But controversy remains. Danielson claims his positive test was the result of ingesting a contaminated product, and that this was the source of his reduced ban. USADA has stated it received no scientific evidence of contamination from Danielson.

“The basis for this reduced ban is unintentional ingestion of DHEA as the result of contamination from a supplement containing Maca root. The manufacturer of this Maca root product also produces a supplement containing DHEA, in the same facility, and this is likely how the contamination occurred,” Danielson said in a statement provided to CyclingTips on Thursday.

When contacted by VeloNews, USADA representative Ryan Madden Danielson’s statement.

“At no point during USADA’s investigation were we presented with scientific evidence suggesting that Mr. Danielson’s positive test resulted from a contaminated product,” Madden said in a statement Thursday afternoon. “The potential sanction length for this case ranged from six months to eight years, depending upon mitigating circumstances.
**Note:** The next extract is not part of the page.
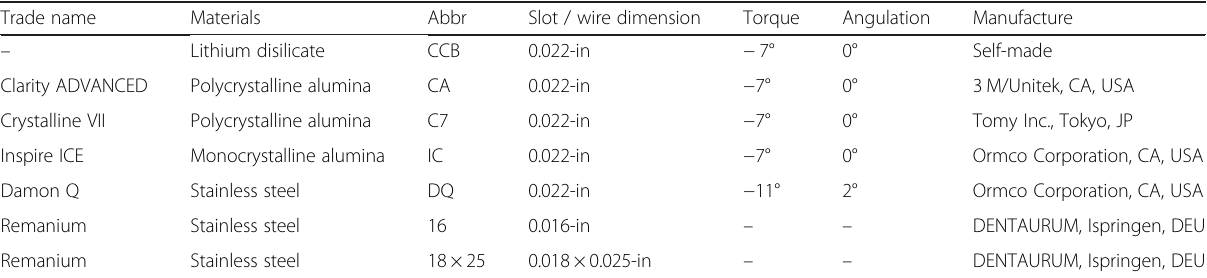
Table 1 Materials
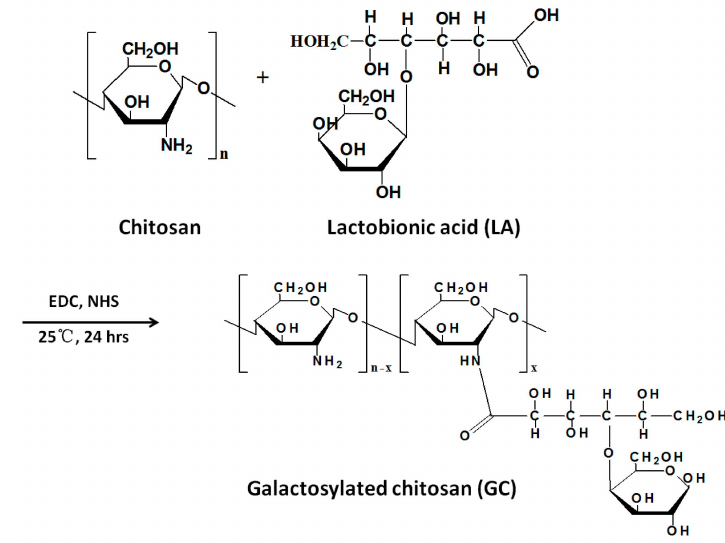
Figure 12. Preparation of galactosylated chitosan (GC).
Had Mr. Danielson been able to prove that his positive test resulted from a contaminated product, then a sanction length of less than four years could have been considered.”
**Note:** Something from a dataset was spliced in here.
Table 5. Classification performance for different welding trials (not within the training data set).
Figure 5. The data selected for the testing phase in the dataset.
When VeloNews contacted Danielson regarding USADA’s position, he said he stands by his statement.

Danielson faced a potential eight-year ban from USADA after he tested positive for testosterone in an out-of-competition test administered on July 9, 2015. But Danielson’s case stalled in the months following the test.

In the year since the positive was announced, USADA issued few updates on the case. In June, an American Arbitration Panel moved a schedule hearing to allow more time to investigate potential supplement contamination.
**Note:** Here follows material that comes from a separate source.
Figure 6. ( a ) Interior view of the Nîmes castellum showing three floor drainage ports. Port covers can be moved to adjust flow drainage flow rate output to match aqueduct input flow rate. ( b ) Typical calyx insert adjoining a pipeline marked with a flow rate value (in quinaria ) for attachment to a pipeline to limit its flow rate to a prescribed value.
Madden said USADA decided on a four-year ban for Danielson because it was a “fair and just outcome.”

“While we did not have scientific evidence proving supplement contamination which could have resulted in a sanction less than four-years, we also did not have evidence of his intentional cheating that would have necessitated an eight-year sanction,” he said.

The presence of DHEA in Danielson’s sample was confirmed using isotope ratio testing, a highly sensitive test method.

Danielson previously served a six-month suspension after admitting the using doping products while with the Discovery Channel team from 2005 to 2007. His testimony was part of USADA’s investigation into Lance Armstrong and the U.S. Postal team. Five other teammates also served reduced bans, rewards for their testimony in the case.

In his statement, Danielson re-affirmed his stance against doping, acknowledging his previous fault and stating that he “paid dearly for it, both physically and mentally, which led me to stop this behavior and take a strong stance against it.”

The reduced ban would allow Danielson, 38, to return to racing on August 3rd of 2019.